Friday, October 17, 2014

Lemon bars for sale!

I've just returned from Andy's birthday eve dinner. What a rip-roaring celebration it was! In addition to homemade 'za, Char and I baked some lemon bars for the occasion. They were delicious, if not sickeningly sweet. 

As I sunk my teeth into a tangy yellow gooey rectangle of citrus bliss, I was brought back to one of my first ever business ventures. Indeed, long before I was a professional amateur blogger, I was a bone-fide lemon bar peddler. 

The lemon bars C and I made this evening. 

The business of lemon bars

My sistahs and I were in need of some quick, off-the-books cash to fuel our Rocky's habit.

Rocky's Corner Food Store is, as the name implies, a store located on a street corner in our neighbourhood. However, as the name misleads, it doesn't sell "food" so much as candy, knock-off slurpies and a vast assortment of cigarette lighters.

Walking to Rocky's is the "it" thing to do if you live in south Kenmore. It's close enough that parents can trust their kids to walk there unaccompanied, but far enough for the kids to feel free, like proper humans in society.

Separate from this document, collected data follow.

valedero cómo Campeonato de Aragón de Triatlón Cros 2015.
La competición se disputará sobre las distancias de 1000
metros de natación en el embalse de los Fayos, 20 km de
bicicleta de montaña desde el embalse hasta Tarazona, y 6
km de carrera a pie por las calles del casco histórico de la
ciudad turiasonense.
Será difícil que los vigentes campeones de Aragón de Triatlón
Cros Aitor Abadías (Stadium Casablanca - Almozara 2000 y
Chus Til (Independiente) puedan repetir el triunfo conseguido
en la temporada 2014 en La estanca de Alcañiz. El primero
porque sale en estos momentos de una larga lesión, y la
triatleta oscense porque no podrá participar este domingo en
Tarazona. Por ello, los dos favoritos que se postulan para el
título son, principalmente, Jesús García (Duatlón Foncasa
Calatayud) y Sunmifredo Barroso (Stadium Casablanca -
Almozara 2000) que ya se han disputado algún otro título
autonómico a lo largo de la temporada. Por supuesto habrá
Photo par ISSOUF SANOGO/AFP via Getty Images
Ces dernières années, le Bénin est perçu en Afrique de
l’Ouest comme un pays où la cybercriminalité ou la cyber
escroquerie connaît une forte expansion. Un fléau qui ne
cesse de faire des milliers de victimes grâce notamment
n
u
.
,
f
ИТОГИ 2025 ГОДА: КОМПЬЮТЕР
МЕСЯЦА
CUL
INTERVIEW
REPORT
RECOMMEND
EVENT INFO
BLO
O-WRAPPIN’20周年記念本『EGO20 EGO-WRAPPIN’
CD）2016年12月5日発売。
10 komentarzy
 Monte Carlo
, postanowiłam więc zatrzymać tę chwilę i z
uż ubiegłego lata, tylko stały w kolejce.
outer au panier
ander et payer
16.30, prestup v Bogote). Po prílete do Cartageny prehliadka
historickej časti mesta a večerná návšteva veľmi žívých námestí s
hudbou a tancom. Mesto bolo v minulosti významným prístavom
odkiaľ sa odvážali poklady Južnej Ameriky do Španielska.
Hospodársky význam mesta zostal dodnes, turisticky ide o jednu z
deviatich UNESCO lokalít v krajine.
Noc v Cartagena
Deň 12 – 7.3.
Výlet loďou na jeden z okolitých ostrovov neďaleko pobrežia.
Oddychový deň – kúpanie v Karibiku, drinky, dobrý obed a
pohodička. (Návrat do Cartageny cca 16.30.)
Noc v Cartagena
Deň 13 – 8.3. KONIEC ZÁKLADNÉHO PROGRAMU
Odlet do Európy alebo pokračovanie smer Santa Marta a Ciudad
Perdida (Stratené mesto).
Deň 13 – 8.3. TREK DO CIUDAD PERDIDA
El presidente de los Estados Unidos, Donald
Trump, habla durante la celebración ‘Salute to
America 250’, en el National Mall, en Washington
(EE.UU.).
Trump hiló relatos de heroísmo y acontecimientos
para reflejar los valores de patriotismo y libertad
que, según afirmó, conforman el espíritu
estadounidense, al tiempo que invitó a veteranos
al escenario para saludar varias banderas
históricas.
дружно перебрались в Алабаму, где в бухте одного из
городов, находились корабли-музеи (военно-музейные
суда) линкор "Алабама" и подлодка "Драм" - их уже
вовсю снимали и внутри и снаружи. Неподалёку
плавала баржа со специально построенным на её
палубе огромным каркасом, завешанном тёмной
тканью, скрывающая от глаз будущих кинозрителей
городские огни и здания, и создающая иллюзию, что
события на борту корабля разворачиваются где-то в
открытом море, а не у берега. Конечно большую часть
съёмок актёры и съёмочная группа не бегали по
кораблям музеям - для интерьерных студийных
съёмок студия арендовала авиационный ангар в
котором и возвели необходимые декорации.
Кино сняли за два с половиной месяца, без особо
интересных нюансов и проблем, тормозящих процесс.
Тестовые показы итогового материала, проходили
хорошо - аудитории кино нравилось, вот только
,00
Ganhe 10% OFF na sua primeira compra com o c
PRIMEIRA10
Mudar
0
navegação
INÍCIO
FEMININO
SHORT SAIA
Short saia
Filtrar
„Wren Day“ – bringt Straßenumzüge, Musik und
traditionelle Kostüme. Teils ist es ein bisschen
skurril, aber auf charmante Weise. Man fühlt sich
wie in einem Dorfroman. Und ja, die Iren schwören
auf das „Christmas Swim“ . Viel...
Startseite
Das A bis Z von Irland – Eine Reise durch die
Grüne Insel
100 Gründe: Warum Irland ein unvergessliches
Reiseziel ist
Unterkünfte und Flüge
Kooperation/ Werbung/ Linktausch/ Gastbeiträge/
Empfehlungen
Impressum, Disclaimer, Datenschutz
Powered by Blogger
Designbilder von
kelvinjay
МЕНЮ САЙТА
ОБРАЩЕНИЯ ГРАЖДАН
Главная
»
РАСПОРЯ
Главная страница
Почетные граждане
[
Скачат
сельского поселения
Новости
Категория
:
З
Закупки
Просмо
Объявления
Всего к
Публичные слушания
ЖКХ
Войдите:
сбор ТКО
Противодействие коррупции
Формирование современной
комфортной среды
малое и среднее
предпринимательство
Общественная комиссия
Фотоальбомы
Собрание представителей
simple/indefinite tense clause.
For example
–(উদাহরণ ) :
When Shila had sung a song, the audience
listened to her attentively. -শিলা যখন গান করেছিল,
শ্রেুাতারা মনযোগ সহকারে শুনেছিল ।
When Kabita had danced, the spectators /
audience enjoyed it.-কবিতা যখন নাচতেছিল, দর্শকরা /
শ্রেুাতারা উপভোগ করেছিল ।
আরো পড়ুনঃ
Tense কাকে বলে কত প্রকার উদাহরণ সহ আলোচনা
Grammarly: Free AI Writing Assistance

Rocky's — so good even the mailman shops there!


Char and Francie (11) and I (8) put our heads together. We had graduated from lemonade stands by that point. That was kid's stuff—incredible profit margins, but no respect within the industry. A door-to-door lemon bar business, however? That had potential. A few big orders and we would be in king-size candy bar territory. Heck, with a couple wads of Washingtons in our pockets, nothing in the candy aisle would be off limits!

So, we got to work. We decided to collect the money off our neighbours up front to facilitate cash flow and mitigate risk. Armed with a clipboard and a brilliant sales pitch ("Lemon bars are delicious. Can you afford not to taste one?") we hit up each house on 154th Street one by one.

The response was fantastic. Before we knew it, our manila envelope was full of moolah. Except for one minor hiccup—a lady in a blue house telling us that a half dozen bars for $4 was overpriced—the afternoon couldn't have gone better.

Now there was only one thing left to do: bake the most delicious lemon bars Kenmore had ever seen!

We burnt them.

They weren't completely charred, but they were pretty dang hard and brown. The thing is though, we had already collected the money. We'd gotten what we wanted from the deal. It was right there, crumpled up in a big envelope on the kitchen table. If we hurried, we could still make it to Rocky's before dinner.

So, we did what any soon-to-liquidate business would do. We doused the crispy bars in a half-inch of powdered sugar, wrapped them in two sheets of thick foil and set them on each customer's doorstep without as much as a tap on their door.

We felt guilty for a bit, but then let the lemon bar business fade quickly into the past. Except we did still badmouth the blue house lady every time we walked past. What a bitch.